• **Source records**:
_ _ _
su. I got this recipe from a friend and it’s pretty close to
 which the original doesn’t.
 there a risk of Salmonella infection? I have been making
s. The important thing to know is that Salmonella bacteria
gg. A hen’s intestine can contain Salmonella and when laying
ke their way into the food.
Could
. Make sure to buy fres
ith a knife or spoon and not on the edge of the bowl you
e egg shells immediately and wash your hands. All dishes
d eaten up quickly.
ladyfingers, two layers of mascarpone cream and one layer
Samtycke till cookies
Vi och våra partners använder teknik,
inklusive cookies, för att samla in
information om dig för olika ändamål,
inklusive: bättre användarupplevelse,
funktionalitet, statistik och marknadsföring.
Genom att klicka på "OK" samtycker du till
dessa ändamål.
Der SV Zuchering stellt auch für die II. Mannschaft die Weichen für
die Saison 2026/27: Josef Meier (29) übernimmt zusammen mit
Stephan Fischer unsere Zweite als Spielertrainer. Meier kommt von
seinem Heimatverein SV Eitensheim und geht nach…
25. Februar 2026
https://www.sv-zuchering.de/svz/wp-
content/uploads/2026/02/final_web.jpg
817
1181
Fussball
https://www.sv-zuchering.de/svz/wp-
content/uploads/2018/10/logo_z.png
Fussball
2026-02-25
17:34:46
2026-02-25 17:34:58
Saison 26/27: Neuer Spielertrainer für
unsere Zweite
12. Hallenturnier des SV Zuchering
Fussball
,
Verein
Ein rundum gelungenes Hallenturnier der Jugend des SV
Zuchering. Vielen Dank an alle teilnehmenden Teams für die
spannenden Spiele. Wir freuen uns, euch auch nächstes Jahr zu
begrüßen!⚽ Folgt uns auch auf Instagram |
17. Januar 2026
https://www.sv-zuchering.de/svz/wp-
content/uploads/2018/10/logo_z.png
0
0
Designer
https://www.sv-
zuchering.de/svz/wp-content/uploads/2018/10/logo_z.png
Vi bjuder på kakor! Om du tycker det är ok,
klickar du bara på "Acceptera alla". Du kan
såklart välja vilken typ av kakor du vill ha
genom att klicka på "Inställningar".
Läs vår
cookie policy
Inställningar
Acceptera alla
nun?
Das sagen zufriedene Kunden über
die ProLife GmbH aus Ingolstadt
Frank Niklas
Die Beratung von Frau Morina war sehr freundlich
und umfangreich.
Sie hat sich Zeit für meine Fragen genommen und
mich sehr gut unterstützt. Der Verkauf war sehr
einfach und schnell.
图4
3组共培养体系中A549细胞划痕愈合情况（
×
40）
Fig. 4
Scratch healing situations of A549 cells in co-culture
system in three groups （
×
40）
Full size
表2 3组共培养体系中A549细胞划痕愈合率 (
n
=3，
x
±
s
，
_ _ _
• **What is required**: Every line must be copied exactly as it stands above.

• **The answer**:
su. I got this recipe from a friend and it’s pretty close to
 which the original doesn’t.
 there a risk of Salmonella infection? I have been making
s. The important thing to know is that Salmonella bacteria
gg. A hen’s intestine can contain Salmonella and when laying
ke their way into the food.
Could
. Make sure to buy fres
ith a knife or spoon and not on the edge of the bowl you
e egg shells immediately and wash your hands. All dishes
d eaten up quickly.
ladyfingers, two layers of mascarpone cream and one layer
Samtycke till cookies
Vi och våra partners använder teknik,
inklusive cookies, för att samla in
information om dig för olika ändamål,
inklusive: bättre användarupplevelse,
funktionalitet, statistik och marknadsföring.
Genom att klicka på "OK" samtycker du till
dessa ändamål.
Der SV Zuchering stellt auch für die II. Mannschaft die Weichen für
die Saison 2026/27: Josef Meier (29) übernimmt zusammen mit
Stephan Fischer unsere Zweite als Spielertrainer. Meier kommt von
seinem Heimatverein SV Eitensheim und geht nach…
25. Februar 2026
https://www.sv-zuchering.de/svz/wp-
content/uploads/2026/02/final_web.jpg
817
1181
Fussball
https://www.sv-zuchering.de/svz/wp-
content/uploads/2018/10/logo_z.png
Fussball
2026-02-25
17:34:46
2026-02-25 17:34:58
Saison 26/27: Neuer Spielertrainer für
unsere Zweite
12. Hallenturnier des SV Zuchering
Fussball
,
Verein
Ein rundum gelungenes Hallenturnier der Jugend des SV
Zuchering. Vielen Dank an alle teilnehmenden Teams für die
spannenden Spiele. Wir freuen uns, euch auch nächstes Jahr zu
begrüßen!⚽ Folgt uns auch auf Instagram |
17. Januar 2026
https://www.sv-zuchering.de/svz/wp-
content/uploads/2018/10/logo_z.png
0
0
Designer
https://www.sv-
zuchering.de/svz/wp-content/uploads/2018/10/logo_z.png
Vi bjuder på kakor! Om du tycker det är ok,
klickar du bara på "Acceptera alla". Du kan
såklart välja vilken typ av kakor du vill ha
genom att klicka på "Inställningar".
Läs vår
cookie policy
Inställningar
Acceptera alla
nun?
Das sagen zufriedene Kunden über
die ProLife GmbH aus Ingolstadt
Frank Niklas
Die Beratung von Frau Morina war sehr freundlich
und umfangreich.
Sie hat sich Zeit für meine Fragen genommen und
mich sehr gut unterstützt. Der Verkauf war sehr
einfach und schnell.
图4
3组共培养体系中A549细胞划痕愈合情况（
×
40）
Fig. 4
Scratch healing situations of A549 cells in co-culture
system in three groups （
×
40）
Full size
表2 3组共培养体系中A549细胞划痕愈合率 (
n
=3，
x
±
s
，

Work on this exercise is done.